On top of the scheduling factor is the general upkeep of rehearsal time. It is not well spent. There are far too many breaks for discussion--whether or not it is related to dance. I am guilty in participation, so I must limit my disdain. What truly frustrates me, however, is the time sometimes spent vocalizing our way through the movements, rather than just doing them.

Part of my vexation, I do believe, could be partially assuaged if I were to become more aggressive with my own choreography. I have attempted a few times to introduce new pieces to the group, and for one reason or another I falter. It has to do with lack of confidence and fearing that I am boring the group; however, I absolutely need to get this out of my head. As much as I truly ADORE [most of] the choreography with which I am presented, it is essential to maintain a large amount of diversity and eclectic movement within a dance company. I need to color the repertoire with my choreography.

The latest piece we are working on is to the music of "Dead Can Dance" and, reflecting the cold detachment of the vocals, vaguely depicts the stillness of winter. One of the pieces I attempted to introduce is largely based on summertime feel, and I would like to re-incorporate it now, as a contrast to the winter bit.

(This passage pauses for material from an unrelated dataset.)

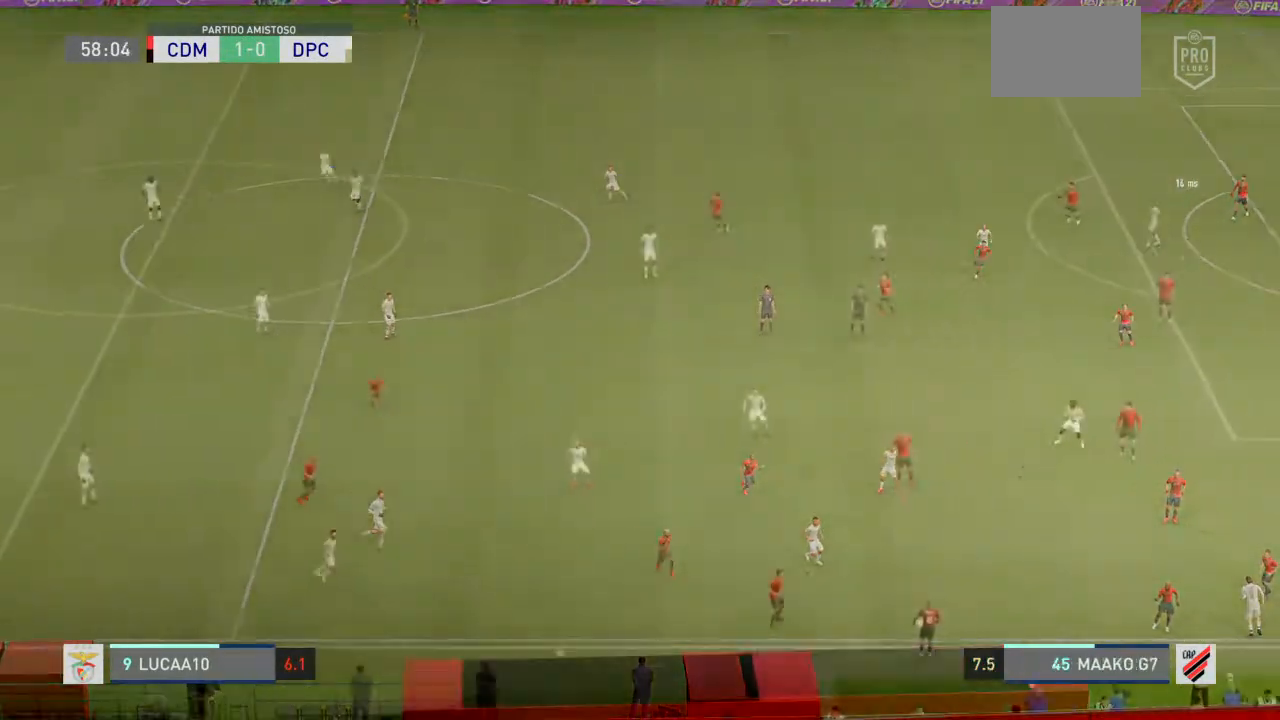
{"buttons": [], "left_stick": "left", "right_stick": "center", "events": [[67, "R1", "up"], [100, "L1", "up"]]}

It's a bit I presented in one of my choreography classes a million years ago, set to "Steppin Razor" (the Sublime version, actually, not Peter Tosh). In addition to this (now I'm gettin too big fer my britches) I'd like to see the group come up with autumn and spring pieces.

Perhaps the seasons are hackneyed, I admit. But a unifying theme through a few of our pieces would be lovely, in my opinion. Besides all that, a little side project of my own might just be what I need to get me out this dance rut. It's unfair to have a "rut" experience in the one activity that is meant to enliven and inspire.

Speaking of inspiration, I thought I'd share something that I enjoyed this evening. I've seen Alvin Ailey Company twice now , and they are beyond magnificent. When all else fails when one is seeking inspiration, youtube search "modern dance" :)

Here's a blurb, first off, from

Alvin Ailey said that one of America’s richest treasures was the cultural heritage of the African-American - ”sometimes sorrowful, sometimes jubilant, but always hopeful.” This enduring classic is a tribute to that heritage and to Ailey’s genius. Using African-American religious music - spirituals, song-sermons, gospel songs and holy blues - this suite fervently explores the places of deepest grief and holiest joy in the soul.